[Saved entries]
============
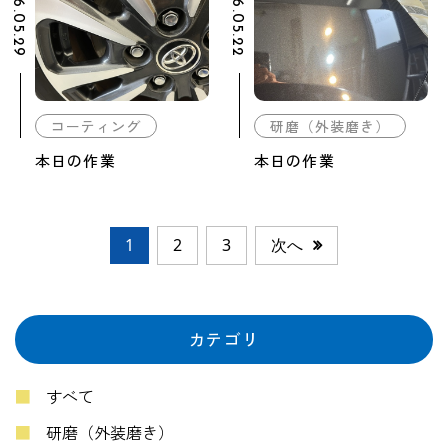
2026.05.29
2026.05.22
コーティング
研磨（外装磨き）
本日の作業
本日の作業
1
2
3
次へ
カテゴリ
すべて
研磨（外装磨き）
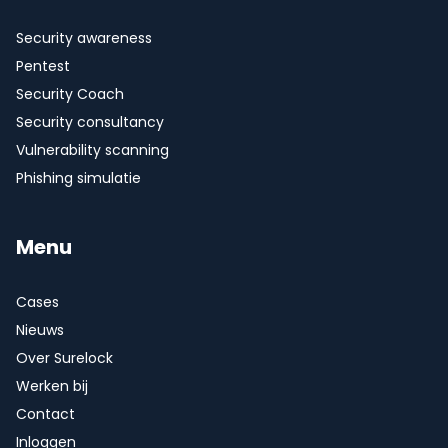
Security awareness
Pentest
Security Coach
Security consultancy
Vulnerability scanning
Phishing simulatie
Menu
Cases
Nieuws
Over Surelock
Werken bij
Contact
Inloggen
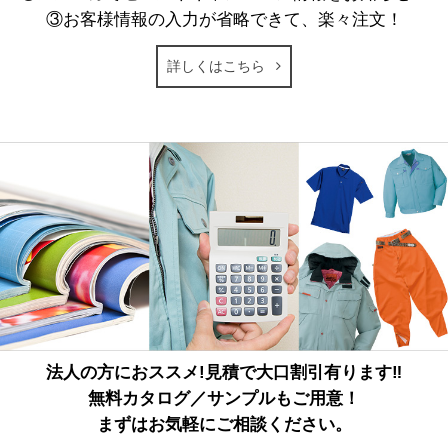
③お客様情報の入力が省略できて、楽々注文！
詳しくはこちら
法人の方におススメ!見積で大口割引有ります‼
無料カタログ／サンプルもご用意！
まずはお気軽にご相談ください。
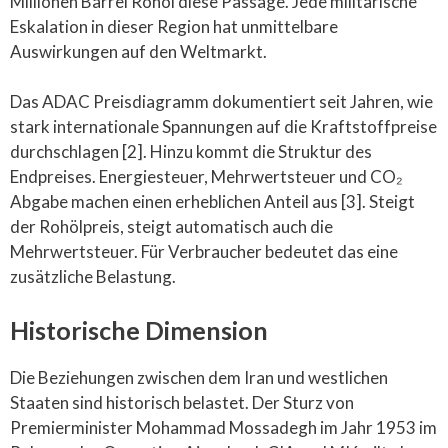
Millionen Barrel Rohöl diese Passage. Jede militärische
Eskalation in dieser Region hat unmittelbare
Auswirkungen auf den Weltmarkt.
Das ADAC Preisdiagramm dokumentiert seit Jahren, wie
stark internationale Spannungen auf die Kraftstoffpreise
durchschlagen [2]. Hinzu kommt die Struktur des
Endpreises. Energiesteuer, Mehrwertsteuer und CO₂
Abgabe machen einen erheblichen Anteil aus [3]. Steigt
der Rohölpreis, steigt automatisch auch die
Mehrwertsteuer. Für Verbraucher bedeutet das eine
zusätzliche Belastung.
Historische Dimension
Die Beziehungen zwischen dem Iran und westlichen
Staaten sind historisch belastet. Der Sturz von
Premierminister Mohammad Mossadegh im Jahr 1953 im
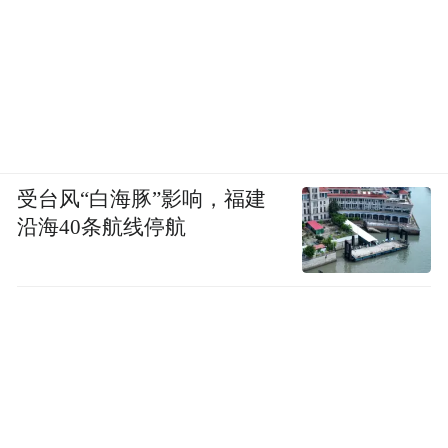
受台风“白海豚”影响，福建
沿海40条航线停航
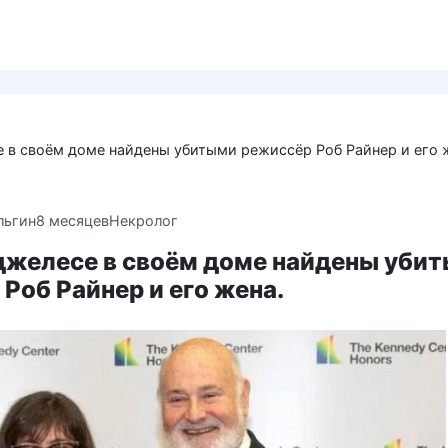
 в своём доме найдены убитыми режиссёр Роб Райнер и его 
льгин
8 месяцев
Некролог
джелесе в своём доме найдены уби
Роб Райнер и его жена.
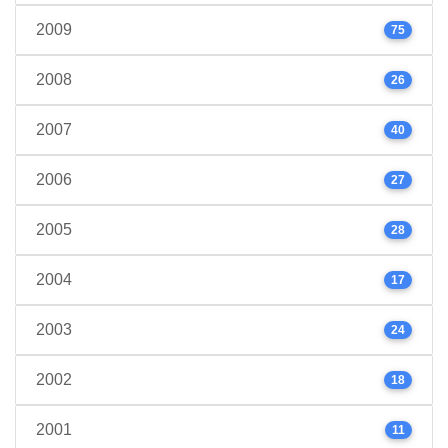
2009
75
2008
26
2007
40
2006
27
2005
28
2004
17
2003
24
2002
18
2001
11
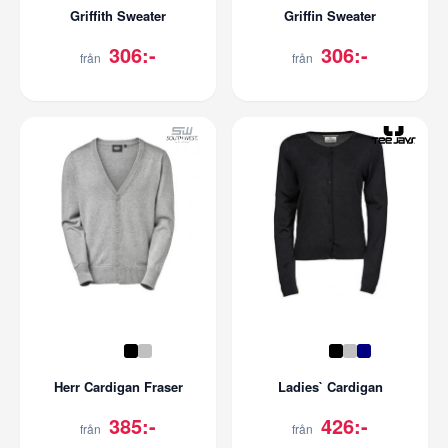
Griffith Sweater
Griffin Sweater
306:-
306:-
från
från
Herr Cardigan Fraser
Ladies` Cardigan
385:-
426:-
från
från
============
- [ACTIVITY]
Among the entries above, identify all lines with "Cardigan" and copy them.

- [OUTPUT FOR THIS EXERCISE]
Herr Cardigan Fraser
Ladies` Cardigan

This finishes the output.